Jatengvox.com – Peringatan Isra Mikraj Nabi Muhammad SAW bukan sekadar momentum mengenang peristiwa agung perjalanan spiritual Rasulullah.
Lebih dari itu, peristiwa ini menyimpan pesan mendalam tentang bagaimana ibadah salat seharusnya membentuk karakter dan cara hidup seorang Muslim di tengah realitas sosial dan lingkungan.
Hal tersebut disampaikan Menteri Agama RI, Nasaruddin Umar, dalam arahannya pada peringatan Isra Mikraj 1447 Hijriah/2026 M yang digelar di Jakarta, Kamis (15/1/2026).
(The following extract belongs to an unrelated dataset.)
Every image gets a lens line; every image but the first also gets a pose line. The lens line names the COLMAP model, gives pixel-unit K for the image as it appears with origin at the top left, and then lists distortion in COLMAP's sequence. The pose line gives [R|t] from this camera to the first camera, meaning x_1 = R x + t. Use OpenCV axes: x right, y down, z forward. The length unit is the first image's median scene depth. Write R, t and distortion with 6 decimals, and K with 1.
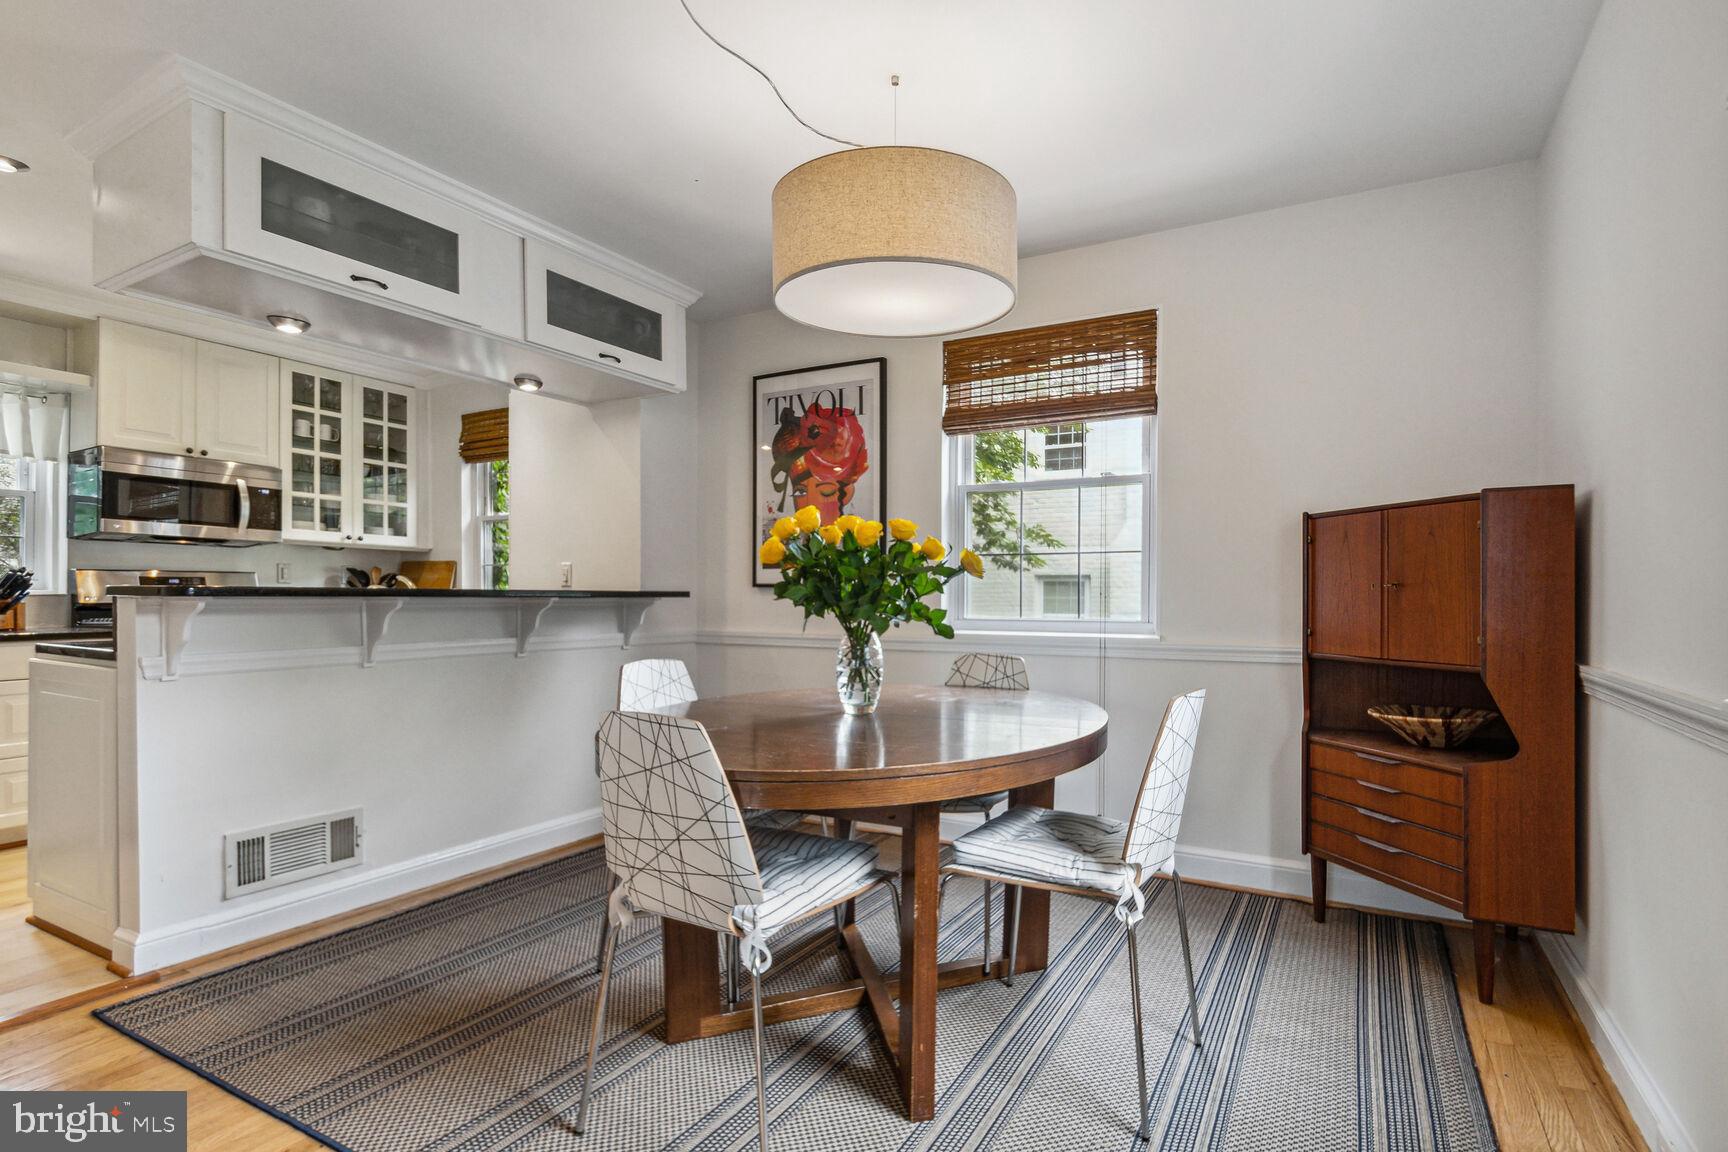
lens RADIAL K [[848.5, 0, 897.5], [0, 848.5, 602.1], [0, 0, 1]] dist [0.008355, -0.013126]
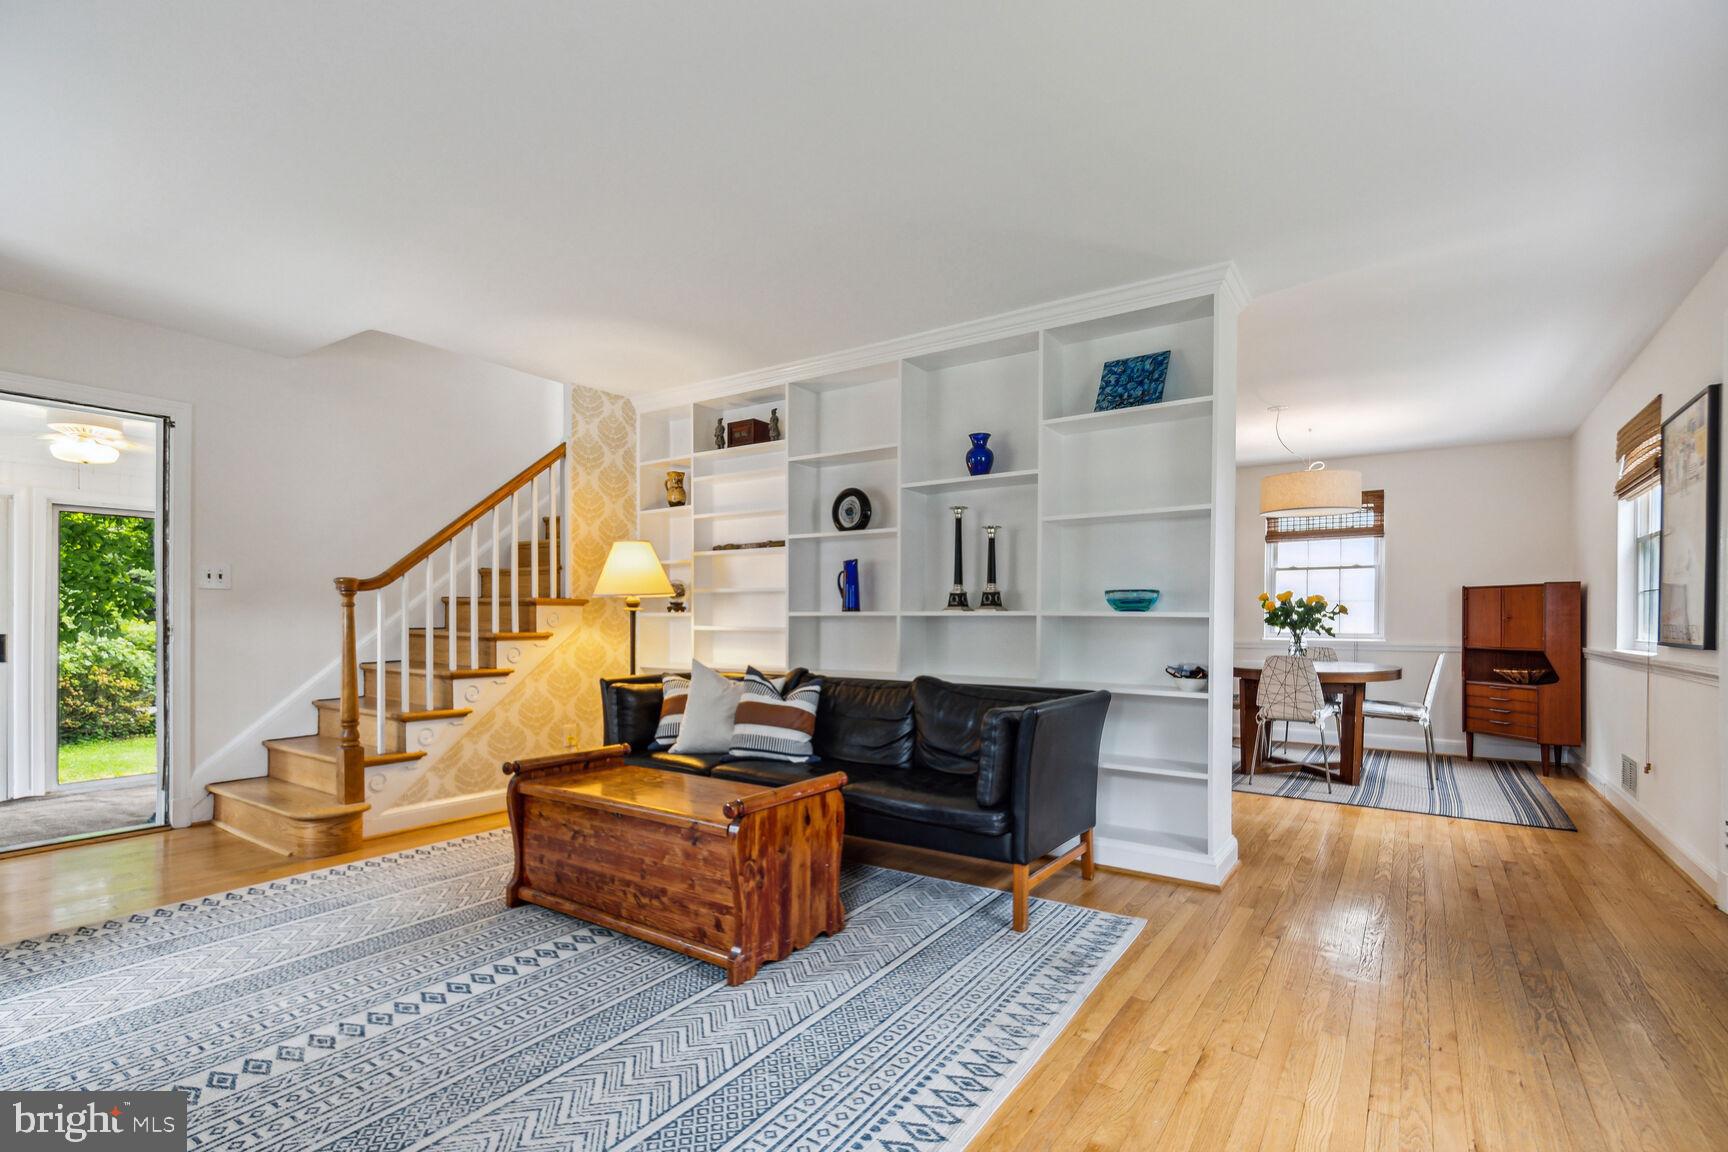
lens RADIAL K [[812.0, 0, 871.1], [0, 812.0, 625.8], [0, 0, 1]] dist [0.002046, 0.000492]
pose [[0.995370, -0.001609, -0.096100, -1.026973], [0.001510, 0.999998, -0.001106, 0.003713], [0.096102, 0.000956, 0.995371, -1.530957]]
Menurutnya, salat tidak hanya berdimensi kesalehan spiritual, tetapi juga memiliki implikasi kuat terhadap kepedulian sosial dan kelestarian alam.
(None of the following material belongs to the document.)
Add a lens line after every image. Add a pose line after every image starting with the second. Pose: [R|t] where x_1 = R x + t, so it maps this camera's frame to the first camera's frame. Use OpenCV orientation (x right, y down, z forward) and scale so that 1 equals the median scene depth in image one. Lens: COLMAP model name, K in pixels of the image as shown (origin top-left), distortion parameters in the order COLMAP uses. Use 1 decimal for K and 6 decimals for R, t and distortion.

Dalam peristiwa Mikraj, Rasulullah SAW menerima perintah salat lima waktu yang kemudian menjadi kewajiban utama umat Islam.
Menag menegaskan, perintah tersebut bukan sekadar ritual formal, melainkan fondasi pembentukan kepribadian Muslim yang beriman, disiplin, dan berakhlak mulia.
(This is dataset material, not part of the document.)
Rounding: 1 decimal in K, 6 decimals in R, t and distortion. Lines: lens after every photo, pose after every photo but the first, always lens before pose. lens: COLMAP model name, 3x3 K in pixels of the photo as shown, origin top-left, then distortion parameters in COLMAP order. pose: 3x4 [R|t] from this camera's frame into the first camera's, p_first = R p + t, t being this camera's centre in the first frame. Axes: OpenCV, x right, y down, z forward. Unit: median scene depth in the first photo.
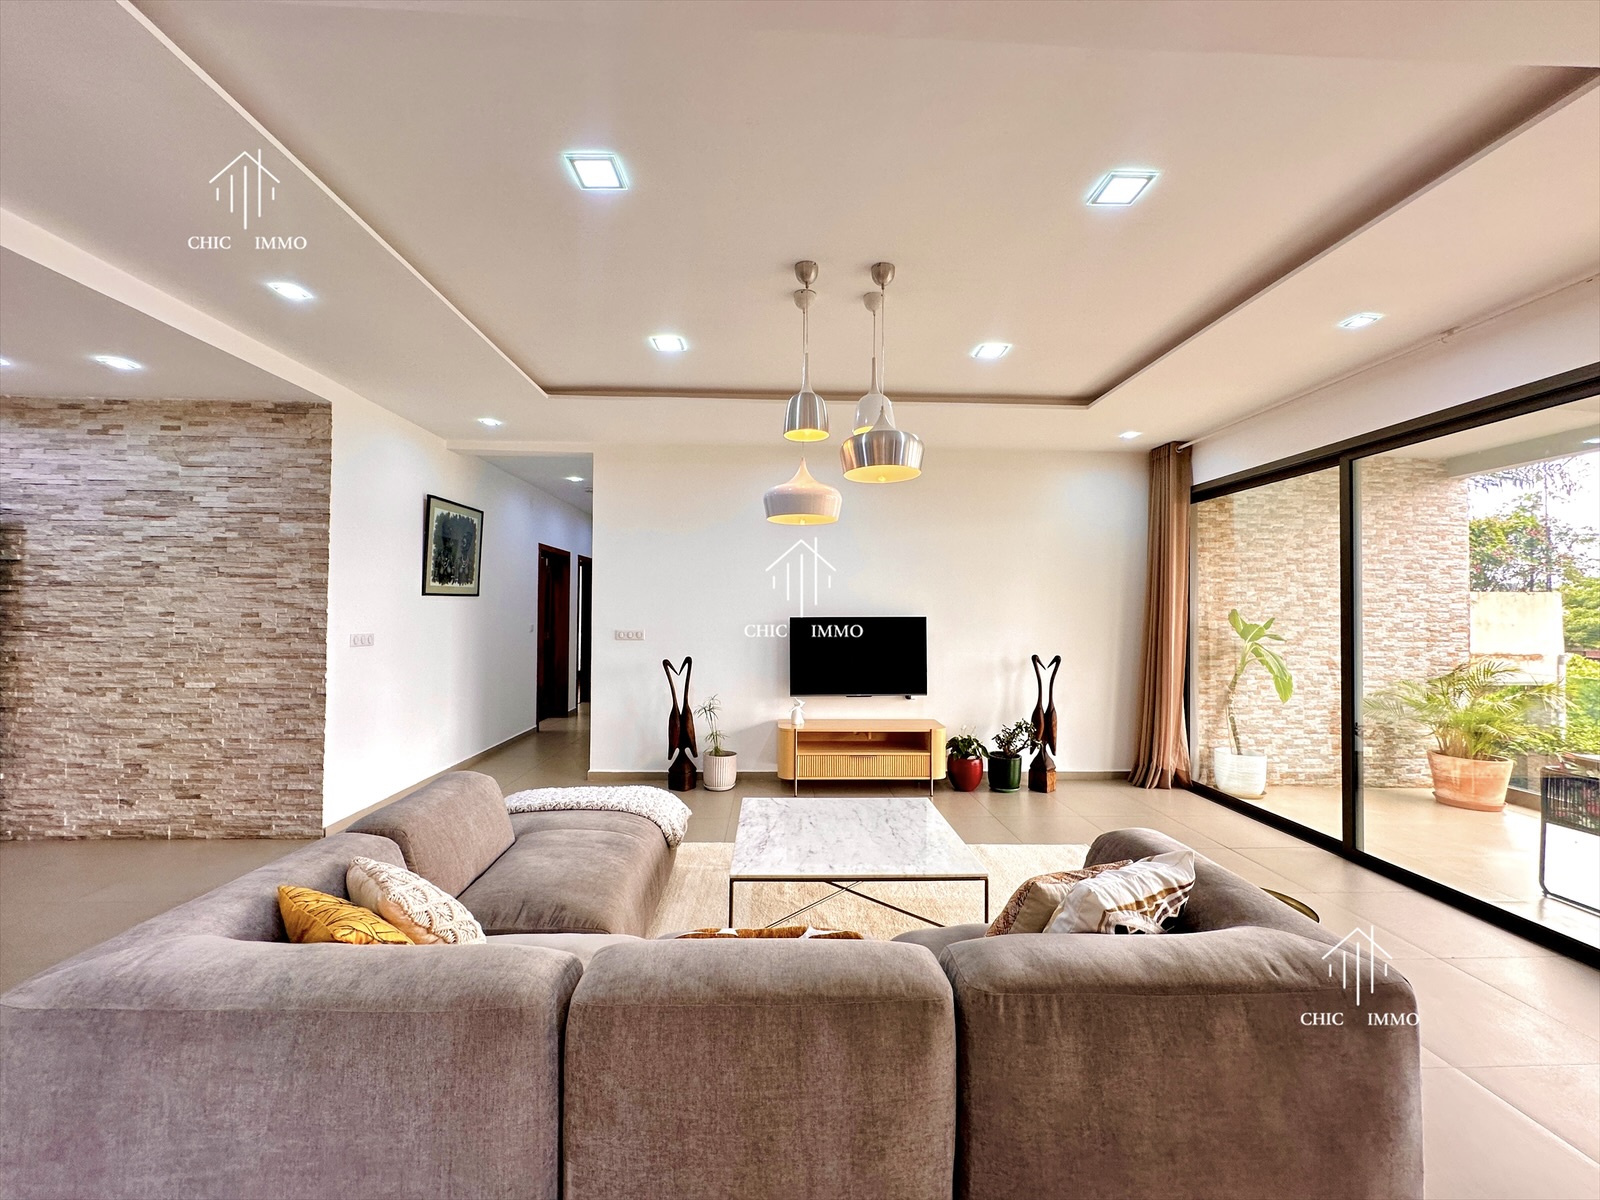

Salat yang dijalankan dengan pemahaman dan penghayatan yang benar, lanjutnya, akan melahirkan kesadaran diri yang tinggi.
Dari kesadaran inilah tumbuh kepekaan sosial, rasa tanggung jawab terhadap sesama, serta kepedulian terhadap lingkungan sekitar.
“Salat yang dilakukan secara benar mampu mencegah perbuatan keji dan mungkar. Sekaligus menumbuhkan sikap tanggung jawab sosial dan ekologis,” ujar Menag.
Menag juga menyoroti prinsip thaharah atau kesucian sebagai syarat sahnya salat. Prinsip ini, menurutnya, mengajarkan nilai kebersihan yang tidak berhenti pada diri pribadi, tetapi juga mencakup lingkungan hidup.
Kebiasaan menjaga kebersihan sebelum salat sejatinya membentuk kesadaran kolektif bahwa Islam sangat menekankan pentingnya lingkungan yang bersih, sehat, dan layak huni.
Dalam konteks kehidupan modern, nilai ini relevan dengan tantangan pengelolaan sampah, pencemaran, hingga krisis lingkungan yang semakin nyata.
Selain itu, gerakan dan tata tertib dalam salat mengandung pesan kedisiplinan, moderasi, serta pengendalian diri.
Nilai-nilai tersebut menjadi penting, terutama dalam cara manusia membangun, mengelola, dan memanfaatkan sumber daya alam agar tetap adil dan berkelanjutan.
Lebih jauh, Menag menekankan bahwa esensi Isra Mikraj menunjukkan Islam sebagai fondasi etika ekologis.
Konsep tauhid tidak hanya berbicara tentang keesaan Allah, tetapi juga mengimplikasikan kesatuan ciptaan (unity of creation).
Alam semesta dipandang sebagai bagian dari ayat-ayat kauniyah yang merefleksikan kebesaran Allah SWT.
“Merusak alam berarti mengabaikan tanda-tanda kekuasaan Allah. Sementara menjaga dan merawat lingkungan merupakan bagian dari manifestasi keimanan dan ketaatan kepada-Nya,” tegasnya.
Pandangan ini menempatkan manusia bukan sebagai penguasa yang bebas mengeksploitasi alam, melainkan sebagai penjaga yang bertanggung jawab atas keseimbangan ciptaan.
Melalui peringatan Isra Mikraj 1447 H, Menag mengajak umat Islam menjadikan momen ini sebagai ruang refleksi untuk meneguhkan kembali peran manusia sebagai khalifah di muka bumi.
Krisis lingkungan yang terjadi saat ini, mulai dari perubahan iklim hingga kerusakan ekosistem, menuntut hadirnya kesalehan yang utuh—kesalehan yang tidak berhenti di ruang ibadah, tetapi nyata dalam tindakan sehari-hari.